Line by line, copy the data below exactly.
# # # # #
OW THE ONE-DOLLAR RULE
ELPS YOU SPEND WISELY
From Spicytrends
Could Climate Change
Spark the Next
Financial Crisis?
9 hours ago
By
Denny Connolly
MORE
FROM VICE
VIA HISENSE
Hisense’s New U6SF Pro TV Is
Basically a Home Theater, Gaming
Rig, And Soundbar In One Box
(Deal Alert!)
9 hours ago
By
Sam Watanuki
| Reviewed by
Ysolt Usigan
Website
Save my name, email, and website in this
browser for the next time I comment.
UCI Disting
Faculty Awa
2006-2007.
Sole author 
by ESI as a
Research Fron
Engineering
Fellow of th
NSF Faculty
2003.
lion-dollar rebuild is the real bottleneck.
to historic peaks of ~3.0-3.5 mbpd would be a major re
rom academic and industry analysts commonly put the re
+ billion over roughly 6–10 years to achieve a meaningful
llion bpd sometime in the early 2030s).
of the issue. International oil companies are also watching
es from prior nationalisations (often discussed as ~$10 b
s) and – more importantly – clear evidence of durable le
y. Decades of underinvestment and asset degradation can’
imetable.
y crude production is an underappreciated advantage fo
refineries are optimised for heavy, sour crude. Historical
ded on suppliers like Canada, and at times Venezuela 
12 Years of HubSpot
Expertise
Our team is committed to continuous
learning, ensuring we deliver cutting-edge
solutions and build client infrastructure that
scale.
# # # # #
** Exercise result **
OW THE ONE-DOLLAR RULE
ELPS YOU SPEND WISELY
From Spicytrends
Could Climate Change
Spark the Next
Financial Crisis?
9 hours ago
By
Denny Connolly
MORE
FROM VICE
VIA HISENSE
Hisense’s New U6SF Pro TV Is
Basically a Home Theater, Gaming
Rig, And Soundbar In One Box
(Deal Alert!)
9 hours ago
By
Sam Watanuki
| Reviewed by
Ysolt Usigan
Website
Save my name, email, and website in this
browser for the next time I comment.
UCI Disting
Faculty Awa
2006-2007.
Sole author 
by ESI as a
Research Fron
Engineering
Fellow of th
NSF Faculty
2003.
lion-dollar rebuild is the real bottleneck.
to historic peaks of ~3.0-3.5 mbpd would be a major re
rom academic and industry analysts commonly put the re
+ billion over roughly 6–10 years to achieve a meaningful
llion bpd sometime in the early 2030s).
of the issue. International oil companies are also watching
es from prior nationalisations (often discussed as ~$10 b
s) and – more importantly – clear evidence of durable le
y. Decades of underinvestment and asset degradation can’
imetable.
y crude production is an underappreciated advantage fo
refineries are optimised for heavy, sour crude. Historical
ded on suppliers like Canada, and at times Venezuela 
12 Years of HubSpot
Expertise
Our team is committed to continuous
learning, ensuring we deliver cutting-edge
solutions and build client infrastructure that
scale.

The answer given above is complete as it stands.